Question posed by the Moderator to all three presenters:
We have covered a lot of ground today, ranging from metallurgical advancements in laboratory studies to the design and performance of tomorrow’s electronic packaging. I would like to ask each of you to comment on the critical gap areas and needs for lead-free solder technologies for which the materials community should pay special attention.
The responses were:
Handwerker: From the point of view of tin-whisker growth, I think there’s a lot of fundamental science that really needs to be done. A very careful fundamental science that would help link the observations of whether whiskers grow or not to the risks associated with using those particular processes or techniques in actual systems. There’s a huge gap there. The other gap is that with respect to the behavior of materials in the field—and this is going back to what Dave Hillman and Dongkai Shangguan said—is that we have a lot of test results, but we really don’t know how good is “good enough” for lead-free in all the different use conditions that are out there. And that’s particularly important when we start to trade off things like accelerated thermocycling performance with drop and shock. And so until we really have a better idea of what actual performance we need from lead-free in use applications, there’s more risk there than needs to be. It could be that all the lead-free solders we’ve looked at so far are perfectly fine in a wide range of applications, but we just don’t know it yet because of the acceleration factor issue that Dongkai has talked about.
Hillman: I think I’d echo Carol’s words. If you look at just solder alloy selection itself, we’ve got a baseline, we’re seeing the small additions and refinements. Yet as a process engineer, I’m trying to tie down and wrap a process so it’s repeatable, consistent. And if you look at the things that Carol and Dongkai talked about today, we need some stability even though it’s inherent in our nature to keep trying to optimize and find the best thing out there. And so I think from my viewpoint I’d like to see us hold the line for a little while and understand what we’ve got.
Shangguan: I agree with everything that David and Carol just mentioned. One of the areas that I would like to highlight is the study of solder, not just solder product reliability and the complex loading conditions. Because in actual applications, the loading condition is not just thermocycle or bending or tensile or corrosion, it’s all of these conditions simultaneously imposed.

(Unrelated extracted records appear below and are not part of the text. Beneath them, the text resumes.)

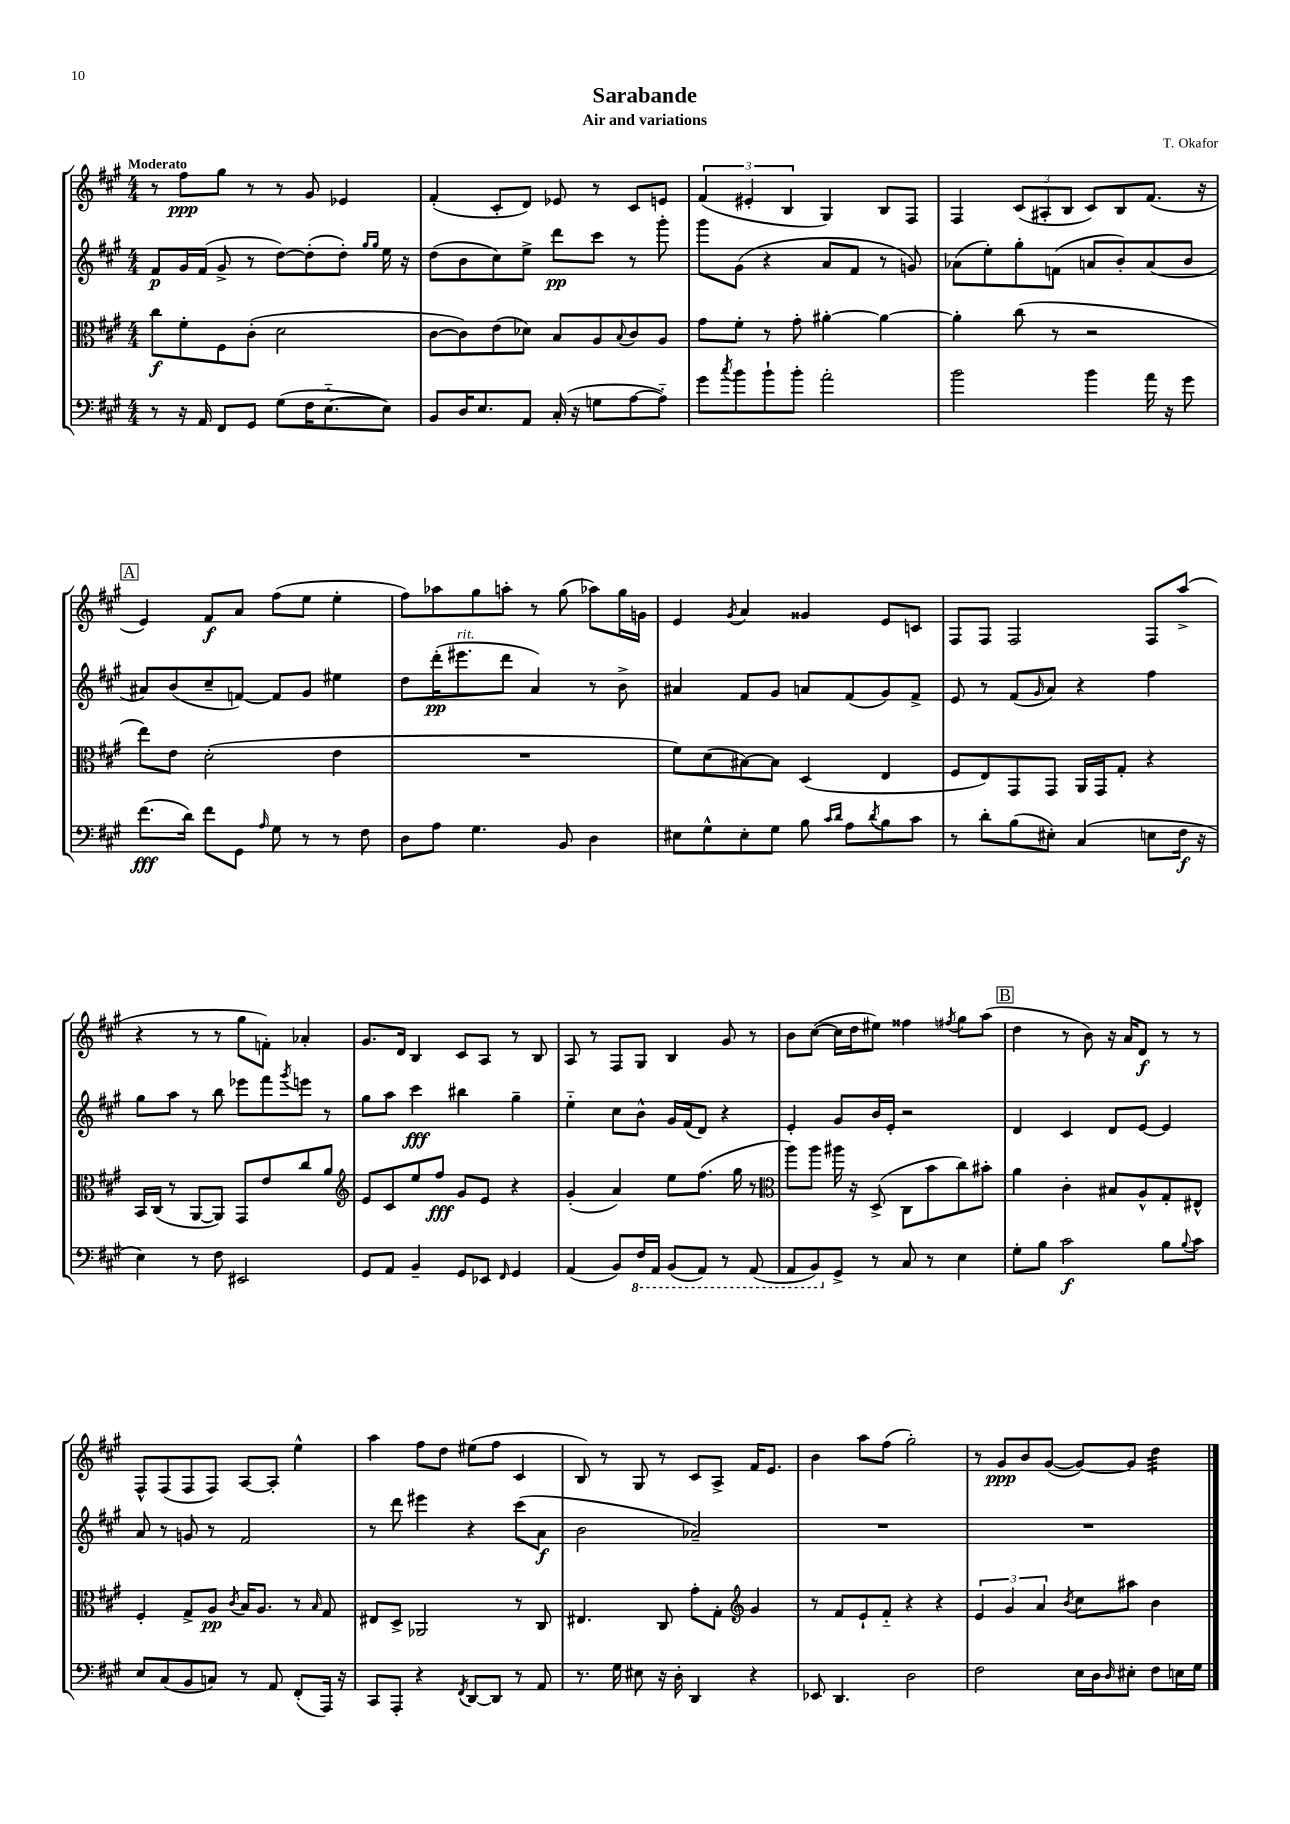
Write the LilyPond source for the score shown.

\header { title = "Sarabande" composer = "T. Okafor" subtitle = "Air and variations" }
<<
\new StaffGroup <<
\new Staff = "s0" {
    \clef treble \key a \major \numericTimeSignature \time 4/4 \tempo "Moderato"
    r8 fis''8\ppp gis''8 r8 r8 gis'8 ees'4 |
    fis'4-.( cis'8-. d'8) ees'8 r8 cis'8 e'8 |
    \tuplet 3/2 { fis'4( eis'4-. b4 } gis4) b8 fis8 |
    fis4 \tuplet 3/2 { cis'8( ais8-. b8 } cis'8) b8 fis'8.( r16 |
    \mark \markup { \box "A" } e'4) fis'8\f a'8 fis''8( e''8 e''4-. |
    fis''8) aes''8 gis''8 a''8-. r8 gis''8( aes''8) gis''16 g'16 |
    e'4 \acciaccatura { gis'8 } a'4 gisis'4 e'8 c'8 |
    fis8 fis8 fis2 fis8 a''8->( |
    r4 r8 r8 gis''8 f'8-.) aes'4-. |
    gis'8. d'16 b4 cis'8 a8 r8 b8 |
    a8 r8 fis8 gis8 b4 gis'8 r8 |
    b'8 cis''8~( cis''16 d''16 eis''8) fisis''4 \acciaccatura { fis''8 } gis''8 a''8( |
    \mark \markup { \box "B" } d''4 r8 b'8) r16 a'16 d'8\f r8 r8 |
    fis8-^ fis8( fis8 fis8) a8~ a8-. e''4-^ |
    a''4 fis''8 d''8 eis''8( fis''8 cis'4 |
    b8) r8 gis8 r8 cis'8 a8-> fis'16 e'8. |
    b'4 a''8 fis''8( gis''2-.) |
    r8 gis'8\ppp b'8 gis'8~( gis'8~) gis'8 d''4:32 \bar "|." |
}
\new Staff = "s1" {
    \clef treble \key a \major \numericTimeSignature \time 4/4
    fis'8\p gis'16 fis'16( gis'8-> r8 d''8~) d''8-.( d''8-.) \grace { gis''16 gis''16 } e''16 r16 |
    d''8( b'8 cis''8) e''8-> d'''8\pp cis'''8 r8 gis'''8-. |
    gis'''8 gis'8( r4 a'8 fis'8 r8 g'8) |
    aes'8( e''8-.) gis''8-. f'8( a'8 b'8-.) a'8( b'8 |
    \mark \markup { \box "A" } ais'8) b'8( cis''8-- f'8~) f'8 gis'8 eis''4 |
    d''8 d'''16-.\pp( eis'''8.^\markup { \italic "rit." } d'''8 a'4) r8 b'8-> |
    ais'4 fis'8 gis'8 a'8 fis'8( gis'8) fis'8-> |
    e'8 r8 fis'8( \grace { gis'16 } a'8) r4 fis''4 |
    gis''8 a''8 r8 b''8 ees'''8 fis'''8 \acciaccatura { gis'''8 } e'''8 r8 |
    gis''8 a''8 cis'''4\fff bis''4 gis''4-- |
    e''4-_ cis''8 b'8-^ gis'16 fis'16( d'8) r4 |
    e'4-. gis'8 b'16 e'16-. r2 |
    \mark \markup { \box "B" } d'4 cis'4 d'8 e'8~ e'4 |
    a'8 r8 g'8 r8 fis'2 |
    r8 d'''8 eis'''4 r4 cis'''8( a'8\f |
    b'2 aes'2--) |
    R1 |
    R1 \bar "|." |
}
\new Staff = "s2" {
    \clef alto \key a \major \numericTimeSignature \time 4/4
    cis''8\f fis'8-. fis8 cis'8-.( d'2 |
    cis'8~ cis'8) e'8( des'8) b8 a8 \appoggiatura { b8 } cis'8 a8 |
    gis'8 fis'8-. r8 gis'8-. ais'4~-. ais'4~ |
    ais'4-. cis''8( r8 r2 |
    \mark \markup { \box "A" } e''8) e'8 d'2-.( e'4 |
    R1 |
    fis'8) d'8( bis8~) bis8 d4( e4 |
    fis8 e8) gis,8 gis,8 a,16 gis,16 gis8-. r4 |
    b,16 cis16( r8 a,8~ a,8) gis,8 e'8 cis''8 a'8 |
    \clef treble e'8 cis'8 e''8 fis''8\fff gis'8 e'8 r4 |
    gis'4-.( a'4) e''8 fis''8.( gis''16 r8 |
    \clef alto a''8) a''8 ais''16 r16 d8->( cis8 b'8 cis''8) bis'8-. |
    \mark \markup { \box "B" } a'4 cis'4-. bis8 a8-^ gis8-. eis8-^ |
    fis4-. gis8-> a8\pp \acciaccatura { cis'8 } b16 a8. r8 \grace { b16 } gis8 |
    eis8 d8-> aes,2 r8 cis8 |
    eis4. cis8 gis'8-. gis8-. \clef treble gis'4 |
    r8 fis'8 e'8-! fis'8-_ r4 r4 |
    \tuplet 3/2 { e'4 gis'4 a'4 } \acciaccatura { b'8 } cis''8 ais''8 b'4 \bar "|." |
}
\new Staff = "s3" {
    \clef bass \key a \major \numericTimeSignature \time 4/4
    r8 r16 a,16 fis,8 gis,8 gis8( fis16 e8.~-_ e8) |
    b,8 d16 e8. a,8 cis16-.( r16 g8 a8~ a8-_) |
    gis'8 \acciaccatura { cis''8 } b'8 b'8-! b'8-. a'2-. |
    b'2 b'4 a'16 r16 gis'8 |
    \mark \markup { \box "A" } fis'8.\fff( d'16) fis'8 gis,8 \grace { a16 } gis8 r8 r8 fis8 |
    d8 a8 gis4. b,8 d4 |
    eis8 gis8-^ eis8-. gis8 b8 \grace { cis'16 d'16 } a8 \acciaccatura { d'8 } b8 cis'8 |
    r8 d'8-. b8( eis8-.) cis4( e8 fis16\f r16 |
    e4) r8 fis8 eis,2 |
    gis,8 a,8 b,4-- gis,8 ees,8 \grace { fis,16 } gis,4 |
    a,4( b,8) \ottava #-1 fis,16 a,,16 b,,8( a,,8) r8 a,,8( |
    a,,8 b,,8) \ottava #0 gis,8-> r8 cis8 r8 e4 |
    \mark \markup { \box "B" } gis8-. b8 cis'2\f b8 \appoggiatura { b8 } cis'8 |
    e8 cis8( b,8 c8) r8 a,8 fis,8-.( a,,16) r16 |
    cis,8 a,,8-. r4 \acciaccatura { fis,8 } d,8~ d,8 r8 a,8 |
    r8. gis16 eis8 r16 d16-. d,4 r4 |
    ees,8 d,4. d2 |
    fis2 e16 d16 \grace { d16 } eis8-. fis8 e16 gis16 \bar "|." |
}
>>
>>
\layout { \context { \Score \remove "Bar_number_engraver" } }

These conditions and the failure mechanism often interact with each other; they may accelerate each other. Therefore, our understanding of the solder behavior, reliability behavior, fatigue behavior, creep behavior, and electrochemical behavior under these complex loading conditions that are simultaneously imposed would be very, very critical to the reliability of the product in actual applications. That is an area I would like to see more research on from the industry as well as the academic.